Update: Awajún

Written by: Callie

Posted on August 8, 2016


In Honduras, the Inga Foundation is pioneering a groundbreaking approach to food gardens.

Inga is a remarkable tree. It grows quickly, has thick leaves to make a mulch, fixes nitrogen and recycles phosphorus in the soil. Its prunings even provide firewood. If you plant crops between rows of Inga, you can get much higher yields without using chemical fertilisers. The plot also stays fertile so there’s no need to clear rainforest for new plots.

Our Awajún partner communities wanted to learn more about this magic tree. Growing enough food for the community is a real concern. Currently, a third of children in the partnership are malnourished, and two thirds have anaemia.
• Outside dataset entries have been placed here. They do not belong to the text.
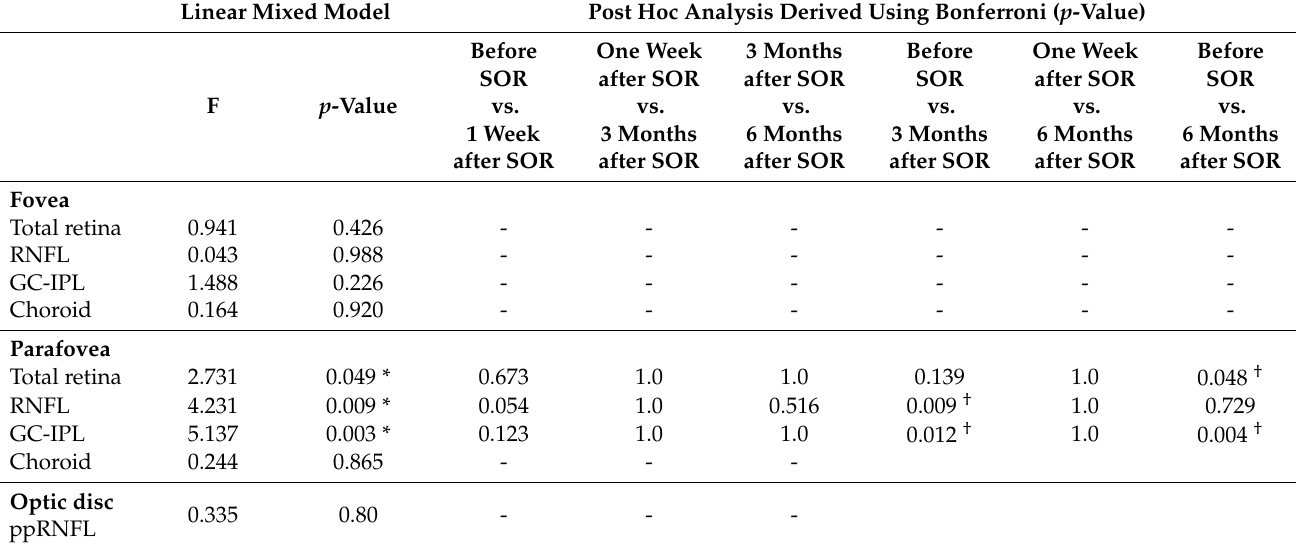
Table 3. Linear mixed model of the retinal and choroidal thickness measured before and after silicone oil removal (one week, three months, and six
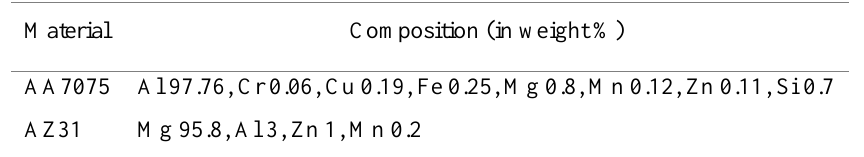
Table 1. Chemical composition of the base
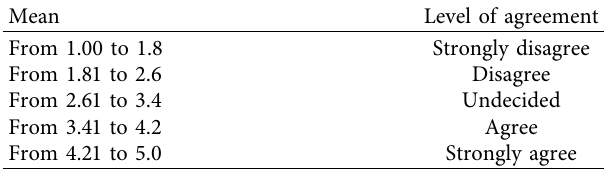
Table 1: Mean score range for fve-scale Likert’s response. Mean Level of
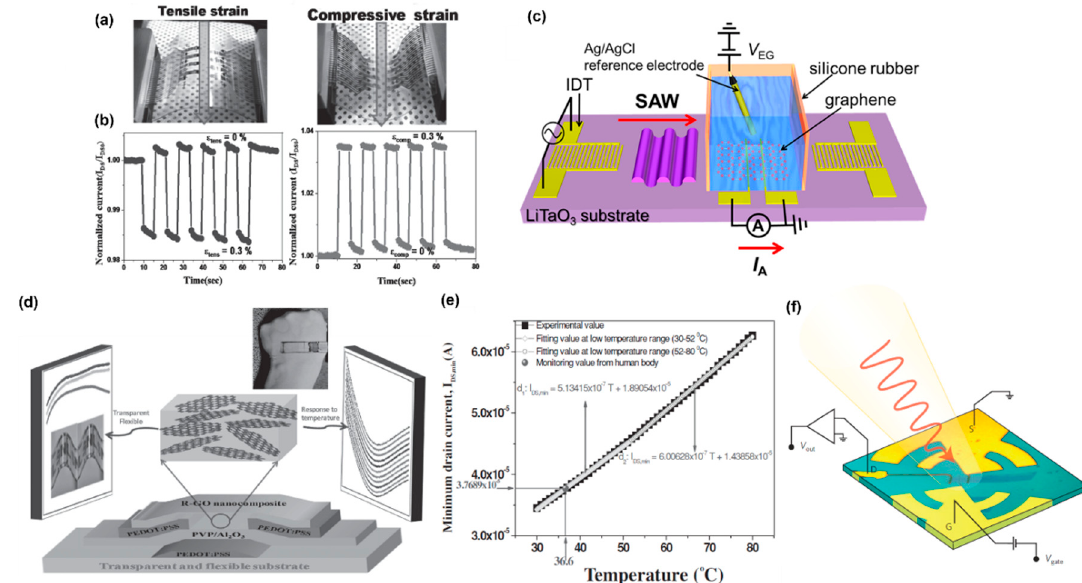
Figure 9. ( a ) Image of rGO FET subject to compressive and tensile strain. ( b ) The response of I d of the rGO FET strain sensor to compressive and tensile strain. ( c ) Design of graphene FET SAW sensor. ( d ) Flexible and wearable rGO / P(VDF- TrFE) nanocomposite temperature sensor. Insert: Photograph of the sensor worn on human skin. ( e ) Measurement of body temperature shown by I d . ( f ) Graphene FET terahertz detector. Reprinted with permission from References [122,124,130,131].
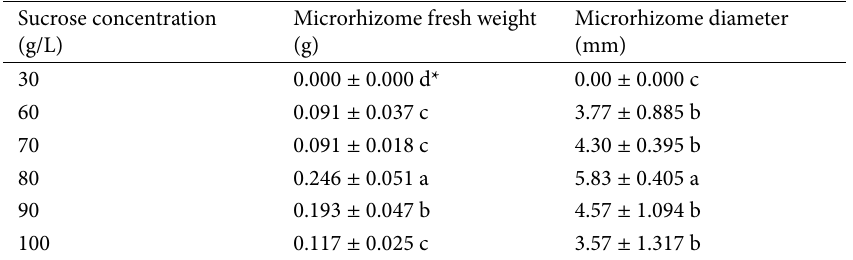
Table 1 Effect of sucrose concentrations on microrhizome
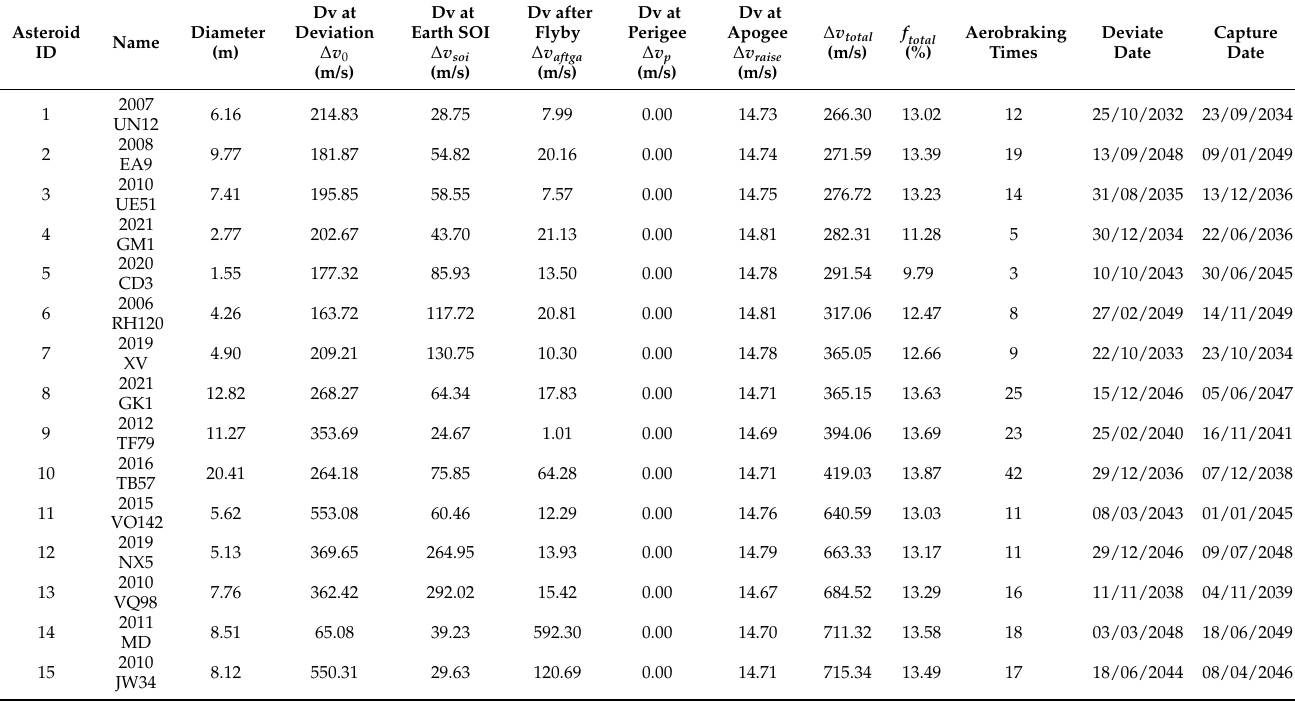
Table 4. Otimization results of using lunar flyby plus Earth aerobraking strategy.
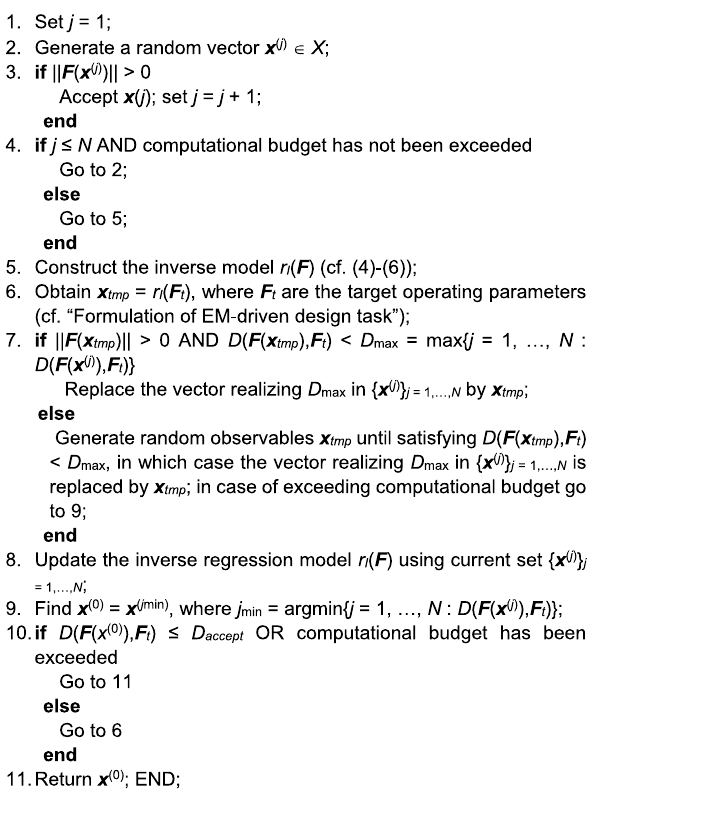
Figure 4. Pseudocode of the globalized optimization of microwave components using inverse regression model. The presented flow represents the first (global) optimization stage, which is followed by a local optimization (cf. “Local optimization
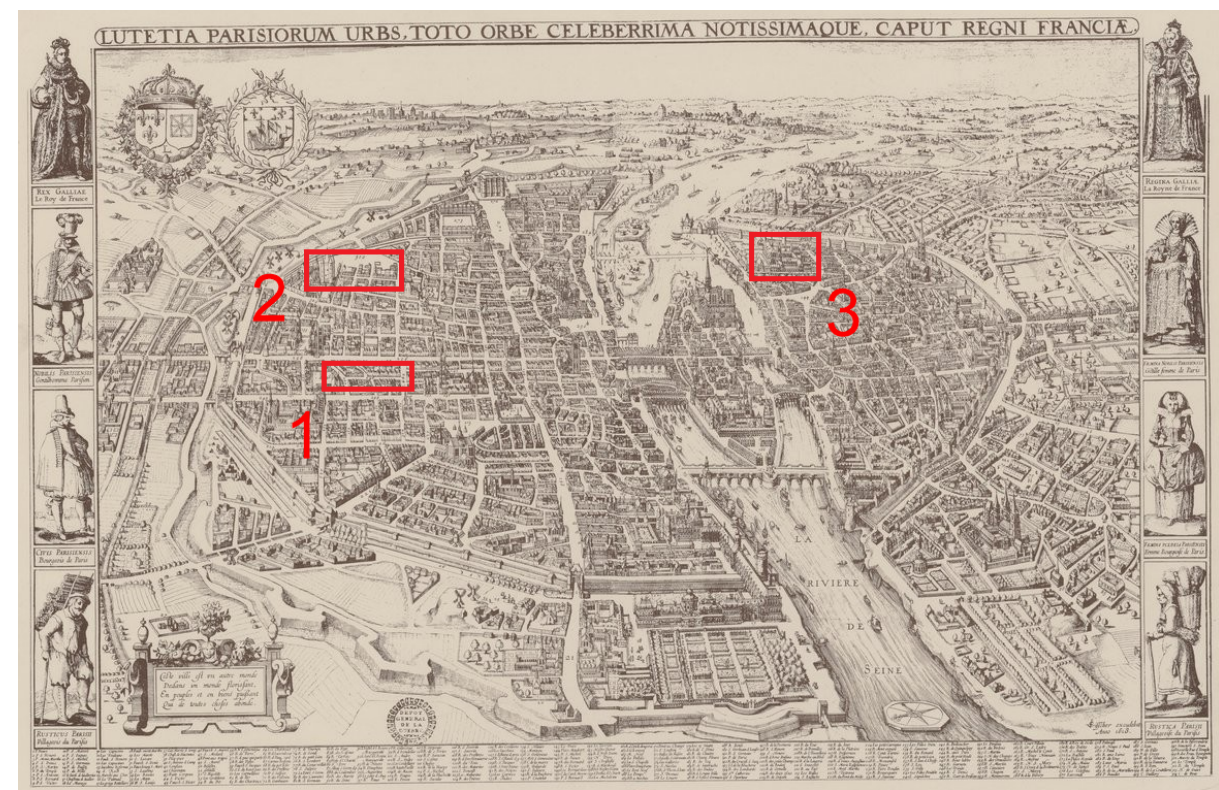
Figure 2. A map of Paris (Visscher, 1618). The marked locations show where Morin lived. Until October 1685, he lived on Quinquempoix Street (1), then until June 1688 in the Hotel Rohan-Soubisse (2), where the National Archives are located today, and until his death in 1715 he lived in the abbey Saint-Victor (3), which is located at the city border next to the Seine (source: https://gallica.bnf.fr/, last access: 4 January 2022/Bibliothèque nationale de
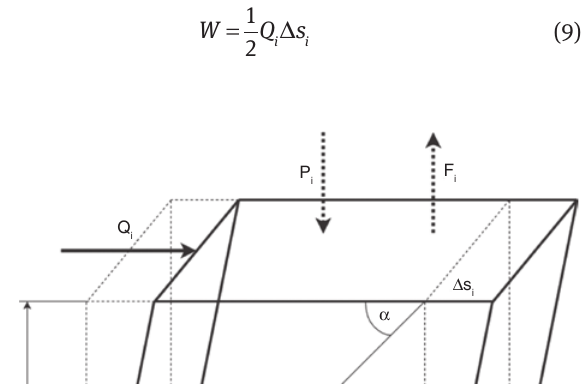
Each spring in the model is a cuboid of the surface material with its height being the height of the Winkler’s layer and its upper area is equal to S . When two sur- faces: “rough surface” and “flat and rigid surface” are moving laterally with respect to each other, each cuboid is sheared. A schematic of a sheared element is shown in Figure 3. The work of the shear force is:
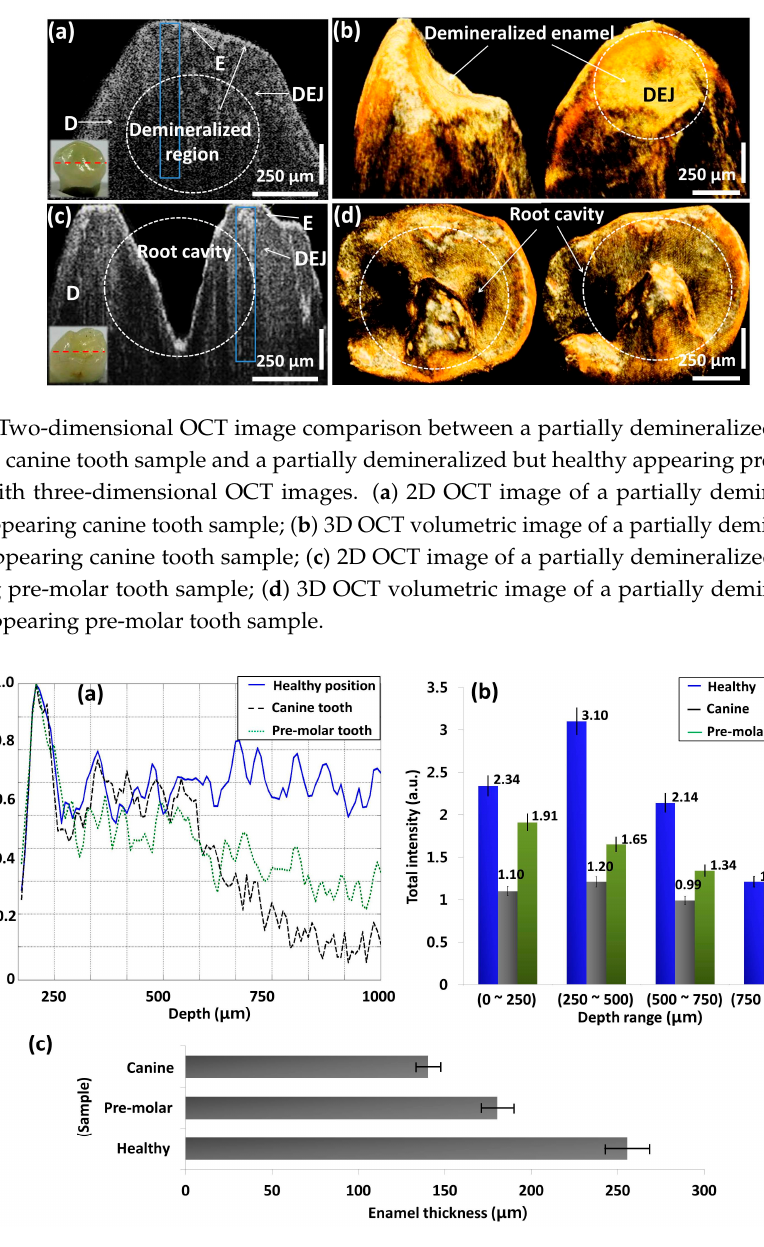
Figure 6. The quantitative evaluation for a healthy sample and partially demineralized but healthy appearing canine and pre-molar tooth samples. ( a ) A-scan depth profiles of healthy and partially demineralized but healthy appearing canine and pre-molar tooth samples; ( b ) the total intensity fluctuation of healthy, canine, and pre-molar tooth samples for the entire visible depth range of 1 mm with a gap of 250 μ m depth range; ( c ) the depth direction enamel thickness values of the healthy, partially demineralized but healthy appearing canine and pre-molar tooth samples.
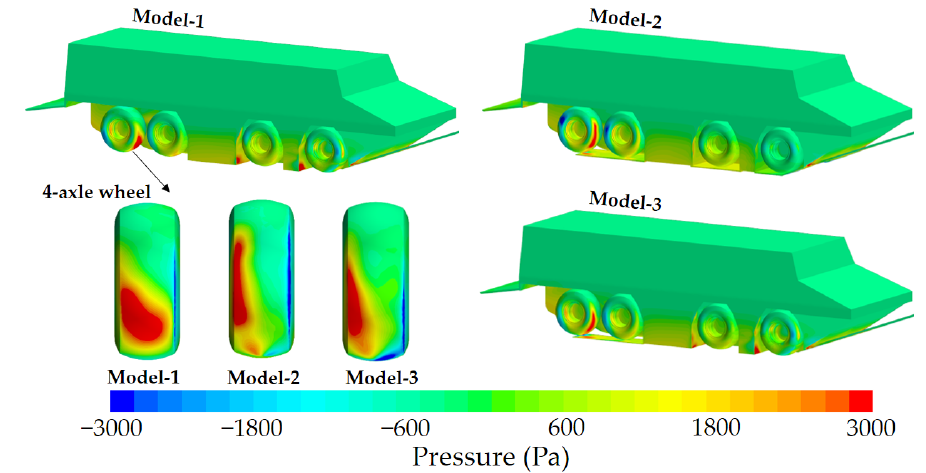
Figure 22. The pressure distribution of the resistance improvement models at Fr = 0.624.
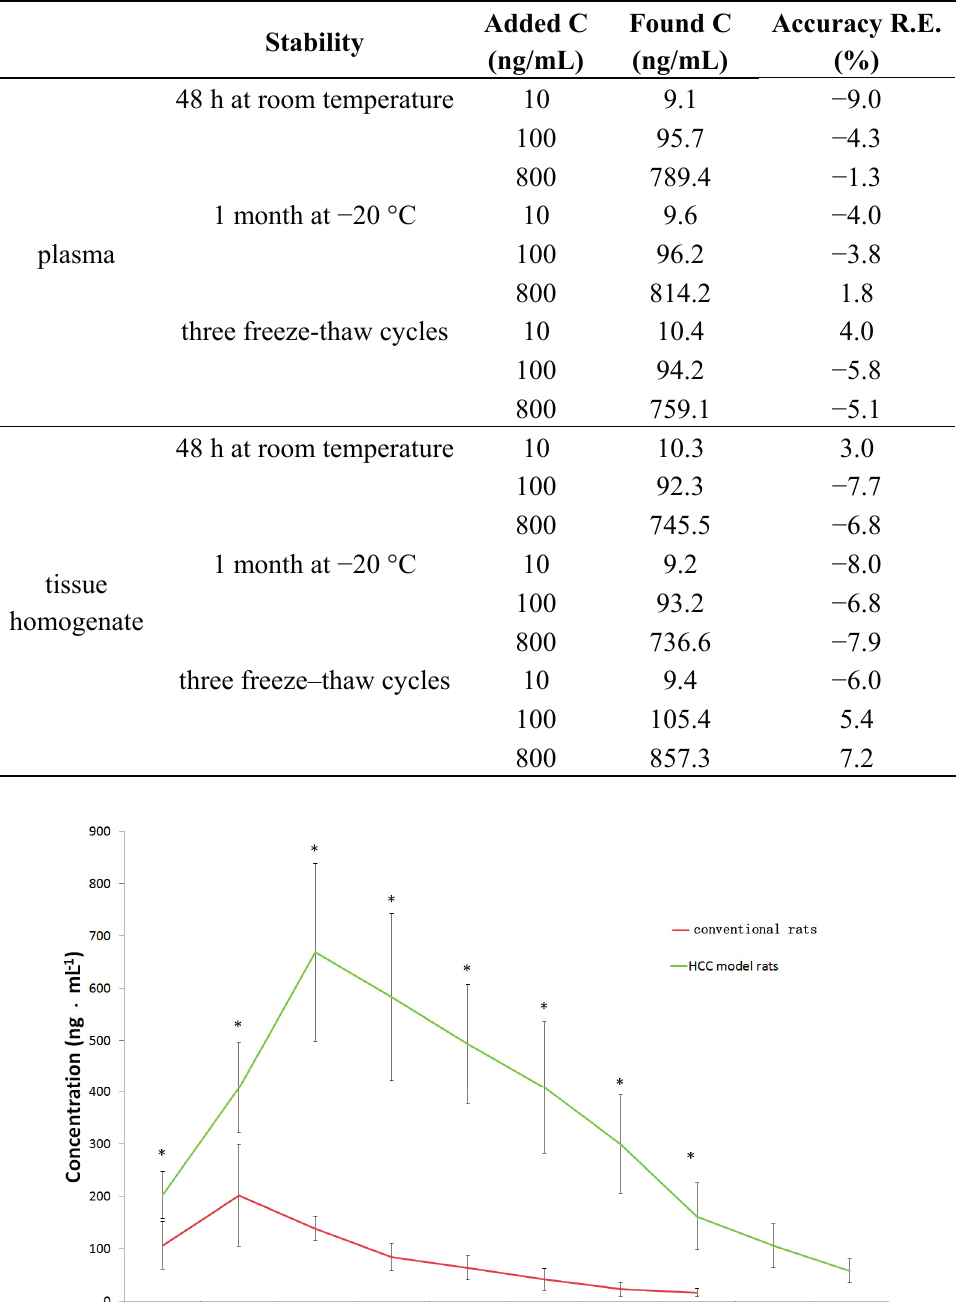
Table 2. Stability of caudatin in rat plasma and tissue homogenate (n = 5).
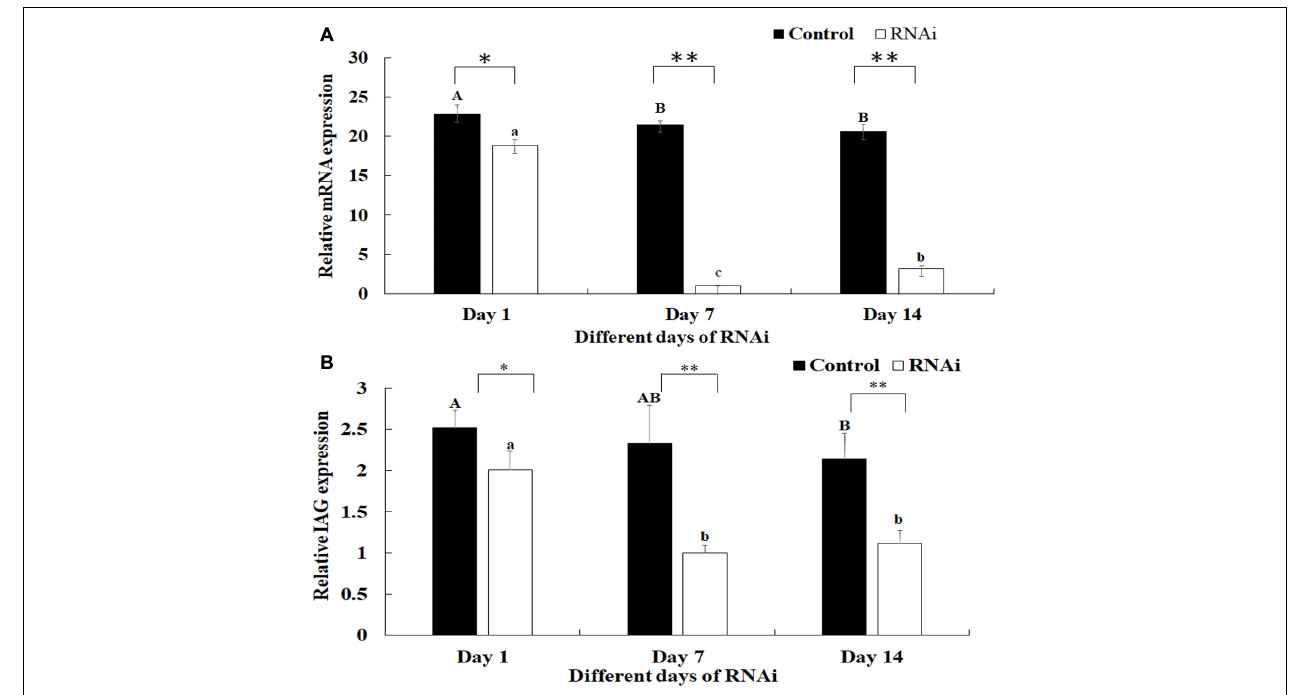
FIGURE 8 | Expression characterization of Mn-SDHB and Mn-IAG at different days after Mn-SDHB dsRNA injection. The amount of Mn-SDHB and Mn-IAG mRNA was normalized to the EIF transcript level. Data are shown as mean + SD (standard deviation) of tissues from three separate individuals. Capital letters indicate expression difference between different days after vehicle injection in control group. Lowercase indicate expression difference between different days after Mn-SDHB dsRNA injection in RNAi group. * ( P < 0.05) and ** ( P < 0.01) indicates significant expression difference between the RNAi group and control group at the sample day. (A) Expression characterization of Mn-SDHB at different days after Mn-SDHB dsRNA injection. (B) Expression characterization of Mn-IAG at different days after Mn-SDHB dsRNA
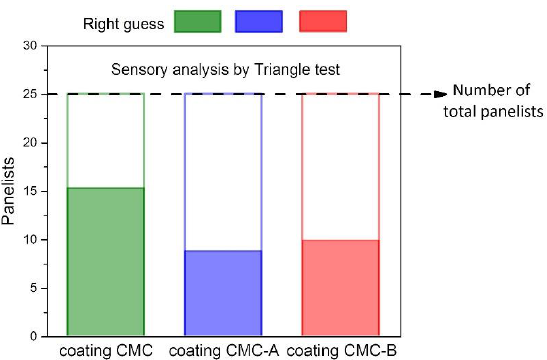
Figure 8. Sensory analysis results of the fresh goldenberries (coated and uncoated) using a Triangle sensory test. According to the test, the number of correct answers to establish a significant difference at a 95% confidence level should be ≥13 for 25 tasters.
Crops like squash, beans and maize are high in iron, protein and vitamins. Being able to produce these crops sustainably will make a real difference to the health of the children, without compromising the health of the forest.

Growers from the Awajún recently spent a week with the Inga Foundation, learning all about this revolutionary method of agriculture alongside their contemporaries from the Asháninka partnership.


Josue Morales, Cool Earth’s local coordinator, can’t wait to get started. He’s helping the growers set up demonstration plots straight away. In order to start the trial the community needs to buy some Inga seeds. But as it’s a native species Josue thinks they may be able to get up to half of the seeds from the surrounding forest. The only other things needed are chicken manure to enrich the soil, a few tools, some powdered rock, and hard graft.

Your support is helping harness the power of trees to protect the future of the forest.